ScienceDaily (Feb. 5, 2007) — Amid growing excitement about experimental superlenses that are "near-sighted," researchers in California are reporting successful demonstration of a new "far-sighted" superlens with important potential scientific and industrial applications.

Xiang Zhang and colleagues describe their far-field optical superlens (FSL) in an article scheduled for the Feb. 14 issue of the ACS' Nano Letters, a monthly journal.

"The far-field superlens optical imaging has great potential for many exciting applications in optical imaging, electronics manufacturing and biomedical sensing," the researchers report.

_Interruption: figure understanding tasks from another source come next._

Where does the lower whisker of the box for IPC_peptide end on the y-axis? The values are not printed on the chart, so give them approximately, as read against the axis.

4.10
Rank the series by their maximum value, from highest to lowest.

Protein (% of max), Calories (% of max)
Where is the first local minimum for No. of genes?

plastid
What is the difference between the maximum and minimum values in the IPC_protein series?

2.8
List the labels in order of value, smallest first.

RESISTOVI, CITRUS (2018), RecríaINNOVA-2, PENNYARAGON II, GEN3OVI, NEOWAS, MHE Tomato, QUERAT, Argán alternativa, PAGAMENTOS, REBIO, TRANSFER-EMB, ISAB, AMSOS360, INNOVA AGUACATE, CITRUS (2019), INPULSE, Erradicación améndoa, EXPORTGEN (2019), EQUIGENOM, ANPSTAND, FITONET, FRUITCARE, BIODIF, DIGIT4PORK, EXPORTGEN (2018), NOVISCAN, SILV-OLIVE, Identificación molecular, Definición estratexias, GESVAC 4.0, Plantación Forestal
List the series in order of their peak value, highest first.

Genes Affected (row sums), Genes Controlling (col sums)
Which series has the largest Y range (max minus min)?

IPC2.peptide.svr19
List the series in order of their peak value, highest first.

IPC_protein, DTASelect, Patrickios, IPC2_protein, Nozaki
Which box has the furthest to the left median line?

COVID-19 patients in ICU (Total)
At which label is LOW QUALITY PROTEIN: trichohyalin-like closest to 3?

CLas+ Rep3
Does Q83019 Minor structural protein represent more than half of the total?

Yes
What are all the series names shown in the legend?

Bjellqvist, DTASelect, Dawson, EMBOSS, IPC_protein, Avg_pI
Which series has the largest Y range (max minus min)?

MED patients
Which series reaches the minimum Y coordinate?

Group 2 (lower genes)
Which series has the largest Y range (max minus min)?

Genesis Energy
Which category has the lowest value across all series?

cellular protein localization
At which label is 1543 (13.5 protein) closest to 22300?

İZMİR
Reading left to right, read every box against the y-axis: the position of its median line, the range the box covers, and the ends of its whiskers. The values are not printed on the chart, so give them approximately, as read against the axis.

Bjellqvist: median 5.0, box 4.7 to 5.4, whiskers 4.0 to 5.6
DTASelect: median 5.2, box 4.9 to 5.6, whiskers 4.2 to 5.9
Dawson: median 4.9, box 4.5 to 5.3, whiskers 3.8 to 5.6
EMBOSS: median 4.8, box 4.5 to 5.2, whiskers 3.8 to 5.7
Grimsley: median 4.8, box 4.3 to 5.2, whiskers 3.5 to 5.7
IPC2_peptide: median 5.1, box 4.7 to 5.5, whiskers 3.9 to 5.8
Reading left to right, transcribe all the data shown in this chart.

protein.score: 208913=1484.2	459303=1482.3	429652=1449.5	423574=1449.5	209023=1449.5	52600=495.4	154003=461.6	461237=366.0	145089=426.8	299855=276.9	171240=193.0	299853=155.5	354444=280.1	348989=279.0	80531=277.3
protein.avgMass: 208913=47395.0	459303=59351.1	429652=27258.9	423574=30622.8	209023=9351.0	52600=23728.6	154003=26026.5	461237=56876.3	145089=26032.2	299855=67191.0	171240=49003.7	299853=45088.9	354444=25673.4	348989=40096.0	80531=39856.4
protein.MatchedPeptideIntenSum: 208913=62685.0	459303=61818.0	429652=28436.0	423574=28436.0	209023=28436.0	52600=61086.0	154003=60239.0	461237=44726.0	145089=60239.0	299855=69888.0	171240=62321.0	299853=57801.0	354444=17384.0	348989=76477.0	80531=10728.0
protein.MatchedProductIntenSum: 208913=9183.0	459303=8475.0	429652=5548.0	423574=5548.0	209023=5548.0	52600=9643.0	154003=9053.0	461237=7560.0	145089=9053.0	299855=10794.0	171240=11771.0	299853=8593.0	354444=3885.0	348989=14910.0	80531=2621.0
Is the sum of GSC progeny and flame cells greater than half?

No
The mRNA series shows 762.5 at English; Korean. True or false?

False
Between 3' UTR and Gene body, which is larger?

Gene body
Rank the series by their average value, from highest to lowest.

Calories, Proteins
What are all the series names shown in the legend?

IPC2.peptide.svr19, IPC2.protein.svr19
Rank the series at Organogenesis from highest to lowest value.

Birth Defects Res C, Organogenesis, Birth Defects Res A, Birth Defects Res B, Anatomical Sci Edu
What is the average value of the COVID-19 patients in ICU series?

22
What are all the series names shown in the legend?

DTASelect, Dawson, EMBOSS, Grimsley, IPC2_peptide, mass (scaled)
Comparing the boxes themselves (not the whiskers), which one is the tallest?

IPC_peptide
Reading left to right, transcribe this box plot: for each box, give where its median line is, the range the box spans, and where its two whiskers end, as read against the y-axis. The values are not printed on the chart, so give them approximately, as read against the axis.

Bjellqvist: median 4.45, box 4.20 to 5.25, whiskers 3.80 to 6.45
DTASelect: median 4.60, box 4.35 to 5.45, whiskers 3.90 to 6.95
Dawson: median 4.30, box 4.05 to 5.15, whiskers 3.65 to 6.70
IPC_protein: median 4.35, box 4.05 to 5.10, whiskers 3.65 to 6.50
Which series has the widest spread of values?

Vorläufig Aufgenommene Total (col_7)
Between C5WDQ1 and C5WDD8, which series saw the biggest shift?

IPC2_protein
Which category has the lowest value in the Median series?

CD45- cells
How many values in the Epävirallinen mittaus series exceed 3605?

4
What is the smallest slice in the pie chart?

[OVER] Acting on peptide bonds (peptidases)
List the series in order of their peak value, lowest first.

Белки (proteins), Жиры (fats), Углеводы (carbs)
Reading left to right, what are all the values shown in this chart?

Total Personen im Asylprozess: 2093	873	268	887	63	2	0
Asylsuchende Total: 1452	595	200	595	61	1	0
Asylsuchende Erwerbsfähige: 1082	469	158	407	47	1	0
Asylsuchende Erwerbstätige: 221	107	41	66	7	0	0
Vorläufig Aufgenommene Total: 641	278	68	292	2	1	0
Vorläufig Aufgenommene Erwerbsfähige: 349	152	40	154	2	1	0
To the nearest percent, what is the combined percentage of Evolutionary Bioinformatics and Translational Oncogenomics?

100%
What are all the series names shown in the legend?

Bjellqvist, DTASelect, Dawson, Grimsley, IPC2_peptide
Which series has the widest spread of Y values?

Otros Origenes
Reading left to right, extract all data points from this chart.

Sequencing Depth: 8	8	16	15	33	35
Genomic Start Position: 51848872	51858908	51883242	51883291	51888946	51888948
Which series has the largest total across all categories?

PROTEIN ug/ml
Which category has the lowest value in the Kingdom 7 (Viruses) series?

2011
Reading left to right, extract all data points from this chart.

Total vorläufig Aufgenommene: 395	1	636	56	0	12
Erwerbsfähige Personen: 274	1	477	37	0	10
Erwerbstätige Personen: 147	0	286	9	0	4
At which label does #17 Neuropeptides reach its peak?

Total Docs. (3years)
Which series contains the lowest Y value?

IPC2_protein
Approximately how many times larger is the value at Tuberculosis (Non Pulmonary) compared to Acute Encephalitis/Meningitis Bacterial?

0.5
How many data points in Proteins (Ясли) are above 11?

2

Lenses in conventional optical microscopes can produce images of objects roughly half the size of the wavelength of the light used to illuminate the object. Superlenses break that barrier, creating images of objects smaller than the wavelength of light. For optical microscopes imaging biological samples, that could mean imaging never-before-seen objects such as individual proteins traveling along the microtubules that make up a cell's skeleton and act as superhighways for molecular transport.

Zhang and colleagues point out that existing superlenses, including one developed by his group in 2005, can form an image at the near field. The new FSL image more distant objects by capturing and amplifying "evanescent" light waves that are lost in traditional lenses.


Adapted from materials provided by American Chemical Society, via EurekAlert!, a service of AAAS.